Mülteci konusuyla ilgili İzmir özelinde yaptığı araştırmadan bahseden Yıldız, İzmir’deki Suriyelilerin, sorunları, beklentiler ve çözüm önerileri adlı araştırma kitabımda İzmir’e gelen Suriyeli sığınmacıların yüzde 53’ü güvenli bölgelerde oluşturulacak olan yerleşim yerlerine bile gitmeyi istemedikleri sonucuna vardık. Çünkü göç kalıcılık üzerine inşa edilir. Bu göçün fıtratında var. Göç eden kişide kalma süresi arttıkça oradan geri dönmeme isteği oluşur. Bu dünyadaki bütün göç alan ülkelerde mevcuttu. Benim araştırmamda bu kesimin çok büyük bir kısmı Suriye’nin en yoksul, en eğitimsiz kentlerin daha da kırsalında kalan Halep, Rakka ve İdlip gibi kuzey Suriye’de bulunan baba Esat döneminden beridir geri bırakılmış toplumlardır. Ne için Türkiye’yi tercih ettiğiniz diye sorduğumuzda ise ilk olarak Cumhurbaşkanı Recep Tayyip Erdoğan’a güvendiklerini daha sonrasında ise sınırlarına yakın ve kültürel olarak Türkleri yakın hissettikleri için geldikleri cevabını aldık” diye konuştu. 

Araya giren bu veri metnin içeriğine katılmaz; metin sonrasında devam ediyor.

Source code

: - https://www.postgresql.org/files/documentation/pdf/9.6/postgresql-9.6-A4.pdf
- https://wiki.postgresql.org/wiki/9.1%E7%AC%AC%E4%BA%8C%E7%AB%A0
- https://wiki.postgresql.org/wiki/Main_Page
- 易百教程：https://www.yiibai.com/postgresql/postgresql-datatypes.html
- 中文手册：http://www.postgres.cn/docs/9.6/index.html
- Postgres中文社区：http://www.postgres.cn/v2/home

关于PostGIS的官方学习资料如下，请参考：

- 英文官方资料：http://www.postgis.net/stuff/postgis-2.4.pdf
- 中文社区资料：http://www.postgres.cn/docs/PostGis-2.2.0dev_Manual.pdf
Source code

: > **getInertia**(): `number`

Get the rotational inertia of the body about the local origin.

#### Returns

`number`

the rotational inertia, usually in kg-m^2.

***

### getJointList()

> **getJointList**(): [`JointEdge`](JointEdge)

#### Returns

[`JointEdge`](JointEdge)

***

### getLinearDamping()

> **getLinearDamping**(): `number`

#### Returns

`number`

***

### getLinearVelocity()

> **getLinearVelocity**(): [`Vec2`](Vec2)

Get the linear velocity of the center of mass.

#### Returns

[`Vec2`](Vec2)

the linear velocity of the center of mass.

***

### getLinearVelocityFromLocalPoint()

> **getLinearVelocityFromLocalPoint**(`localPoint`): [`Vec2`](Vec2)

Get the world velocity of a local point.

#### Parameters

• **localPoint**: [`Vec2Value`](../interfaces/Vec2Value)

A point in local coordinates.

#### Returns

POLİTİK KAYGILAR KENARA BIRAKILMALI

Yaşanan bu sorunun ilerleyen süreçte topluma ve ülkeye zarar vermemesi için çözüm önerilerinde bulunan Yıldız, öncelikli olarak merkezi hükümet, muhalefet ve sivil toplum kuruluşları bir araya gelerek ‘Göç Bakanlığı’ kurmaları gerektiğini belirtti. Sosyolog Prof.Dr. Yıldız, şu ifadeleri kullandı: “Avrupa Birliği’nden gelen fonlar yanlış yerlere kullanılıyor. Mevcut iktidarın oradan gelen fonları çocukların eğitimine, sosyalleşmesine ve yerel halkla kaynaşmasına yardımcı olacak şekilde kullanılması gerekiyor. Göç politikasının evrensel ve Avrupa Birliği müfredatına uygun yeniden revize edilerek ülkemizde bulunan kayıtsız, kaçak ve düzensiz bütün göçmenlerin bir haritasının ortaya çıkartılması lazım. İkinci olarak ise çocuk mevzusunda çözüm bulunmalı. Türkiye’deki mültecilerin eğer yüzde 50’si burada kalmak istiyorsa biz kalıcılık noktasında bu çocukların en azından eğitim sistemi içerisine dahil edilerek Türkçe öğrenmelerini ve aynı Türk vatandaşları gibi eğitim görmelerini sağlamalıyız. Öte yandan, bu insanlar geçinebilmek için çalışmak isteyecek. Bu durumu da pozitif ve negatif yönlerini düşünerek çalışma hayatları organize edilmelidir. Son olarak da toplumun dışında kalmış mültecileri çeşitli sosyal projeler oluşturarak topluma dahil edilmesi gerekiyor. Bu projeler uygulanırken de hükümet ve muhalefet parti belediyeleri bir uyum içinde çalışmalıdır. Çünkü hükümet ile muhalefet parti belediyeleri arasındaki uyumsuzluk negatif sonuçlar doğuruyor. Tüm bunlarla birlikte kökten çözüm için  tüm politik kaygılar bir kenara bırakılıp Ankara ve meşru Şam hükümetinin görüşmelerini hızlandırma suretiyle öncelik olarak en son gelen Suriyelilerden başlayarak orta ve uzun dönemde dönüşlerin sağlanması, kalanların ise bir an önce daha büyük problemlerin, sosyal olumsuzlukların yaşanmaması adına sosyal uyum ve entegrasyon çalışmalarının ivedilikle koordineli olarak ilerlemesi gerekiyor.”